__ページの抜粋__:
§ §
トヨタを含む、米国の自動車業界団体が、カリフォルニア州の「自動車
からの温室効果ガス排出規制」を制定した「カリフォルニア州大気資源
局」を相手に、規制の実施にストップをかける裁判を起こしている。

この排出規制は、世界で初めて自動車からの温室効果ガス排出を規制す
る温暖化防止の画期的な政策措置。この規制によって温室効果ガス排出
量は2020年には18%、2030年には27%削減できるとされて
いる。また、カリフォルニア州の大気資源局の試算によると、この規制
により2020年には5万3000人、2030年には7万7000人
の新たな雇用が生まれるというメリットももたらされる。

カリフォルニア州は世界第5位の経済規模を誇る大きな州であり、規制
の対象となる自家用車が全体排出量の40%を占める。また、新規の自
動車販売が全体の12%を占めるため、この巨大市場における新規自動
車から温室効果ガス排出量をいかに削減できるかが、増え続ける傾向に
ある温室効果ガス排出に歯止めをかける重要なポイントとなる。
§ §
__提供された情報__:
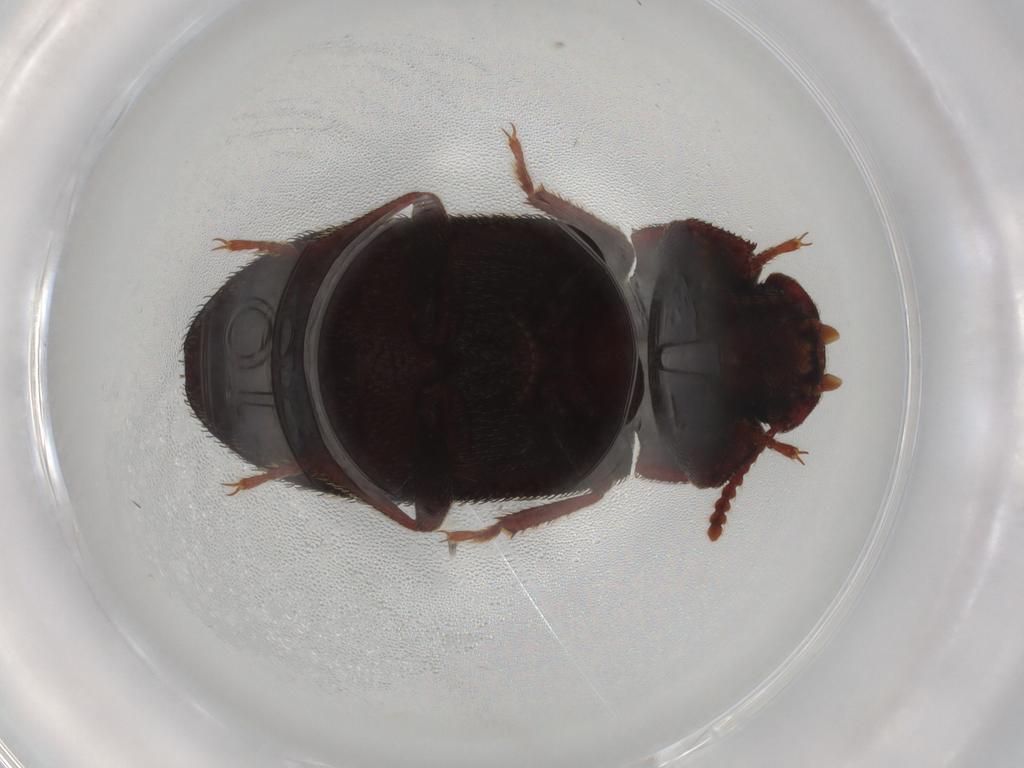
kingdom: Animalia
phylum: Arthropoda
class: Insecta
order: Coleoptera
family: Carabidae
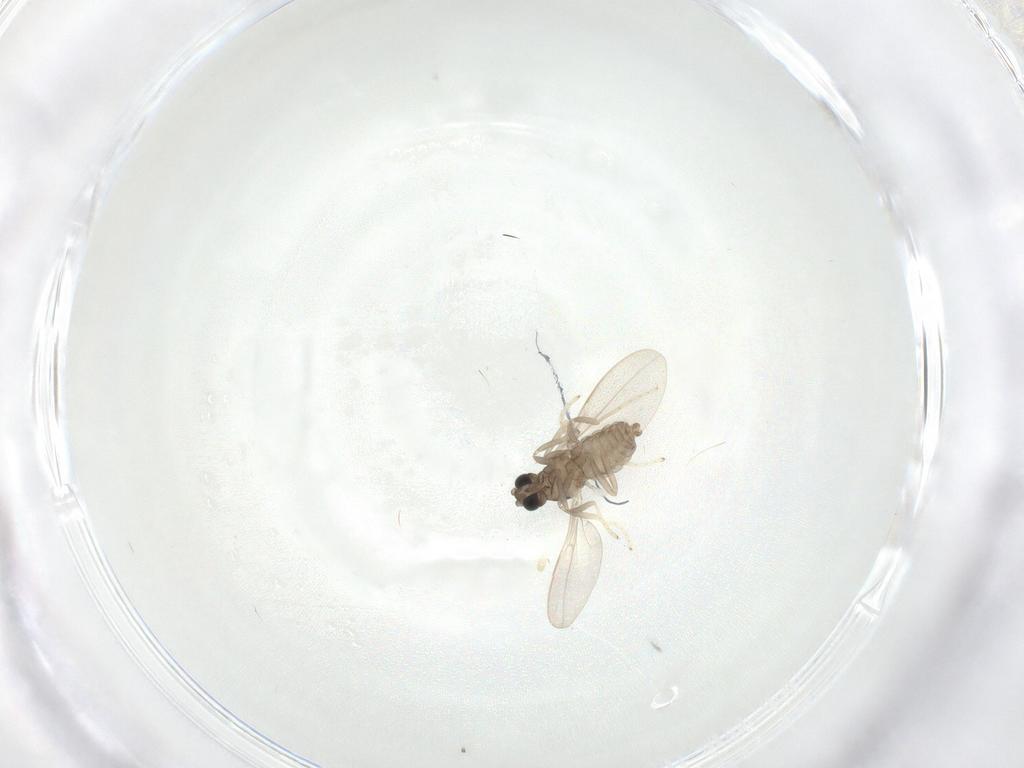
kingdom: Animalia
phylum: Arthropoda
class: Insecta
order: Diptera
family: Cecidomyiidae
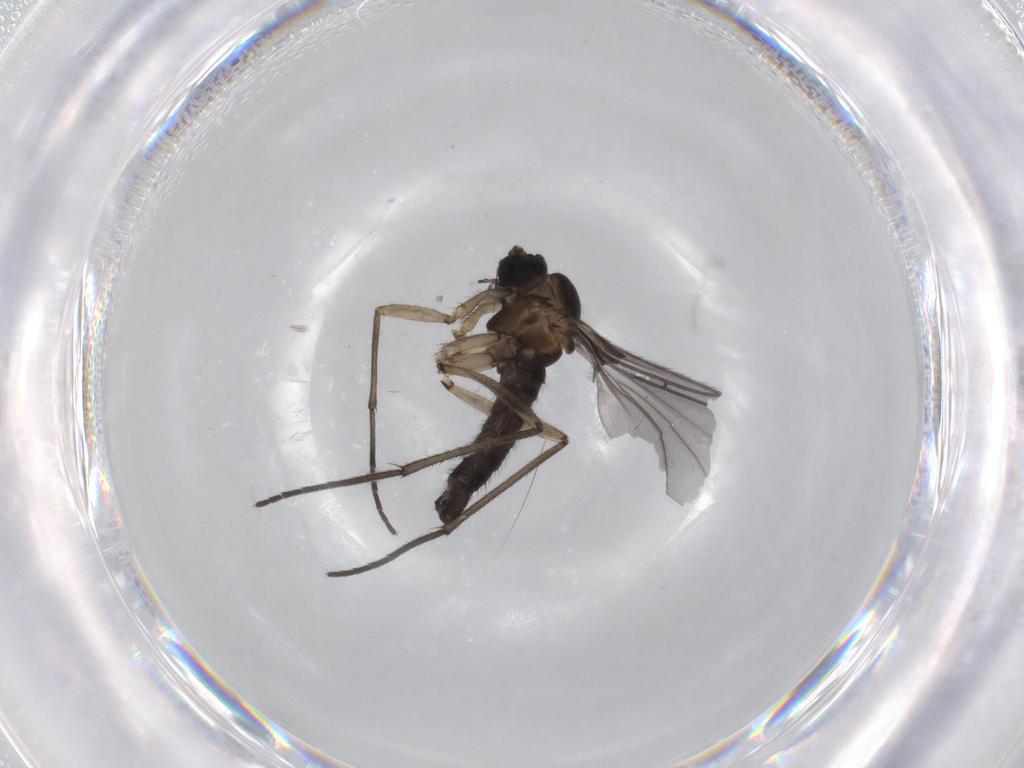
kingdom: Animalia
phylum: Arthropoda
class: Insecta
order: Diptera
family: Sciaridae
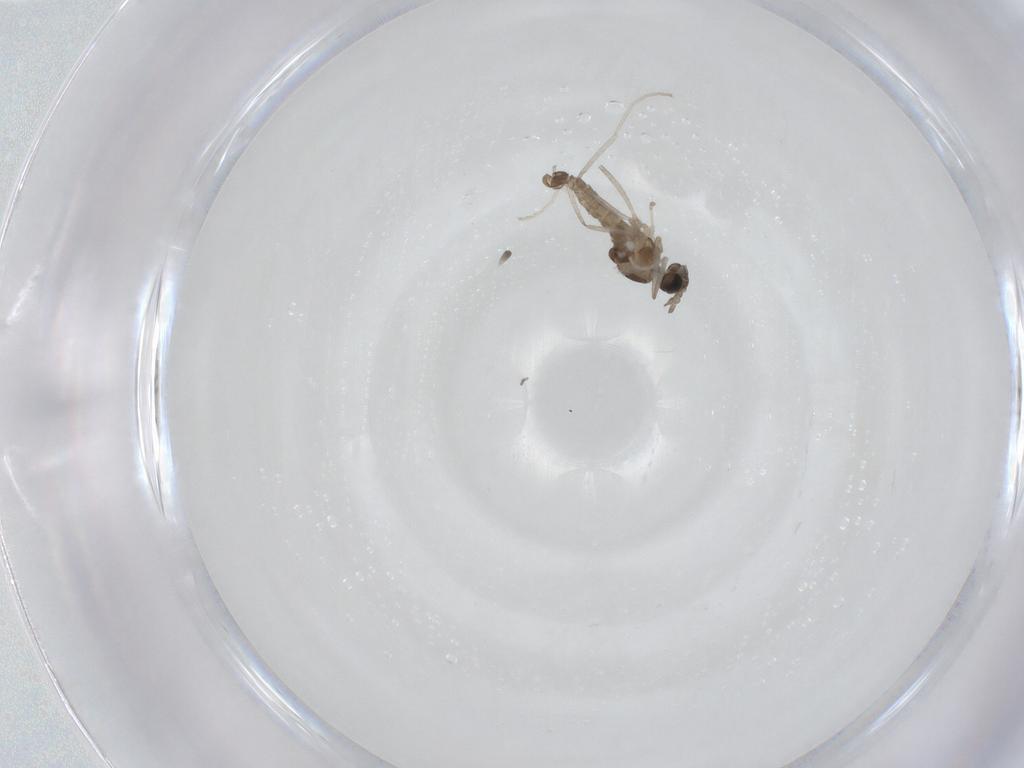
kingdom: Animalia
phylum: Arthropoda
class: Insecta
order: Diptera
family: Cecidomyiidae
§ §
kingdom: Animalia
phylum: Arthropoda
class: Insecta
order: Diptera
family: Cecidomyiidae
§ §
__課題の指示__:
a - カリフォルニア州の排出規制についての文章のうち、「この排出規制は、世界で初めて」で始まる段落を、主な事実を残したまま箇条書きにまとめてください。
b - カリフォルニア州の排出規制についての文章を、最後の文の後から引き継いで書き進めてください。

__課題ごとの回答__:
a -
- 自動車からの温室効果ガス排出を世界で初めて規制する、温暖化防止の画期的な政策措置である
- この規制で、温室効果ガス排出量を2020年に18%、2030年に27%削減できるとされる
- カリフォルニア州大気資源局の試算では、新たな雇用が2020年に5万3000人、2030年に7万7000人生まれる

b -
さらに、同様の規制法案がニューヨークなど他州で検討されており、世
界で最も販売台数を伸ばしている日本の自動車メーカーが、こうした州
政府レベルでの積極的な取り組みを阻止しようと動くのは、地球の緊急
な課題に対して、問題解決につながる道筋を閉ざすことにつながりかね
ない。

■詳しい排出規制については下記のサイトをご覧下さい。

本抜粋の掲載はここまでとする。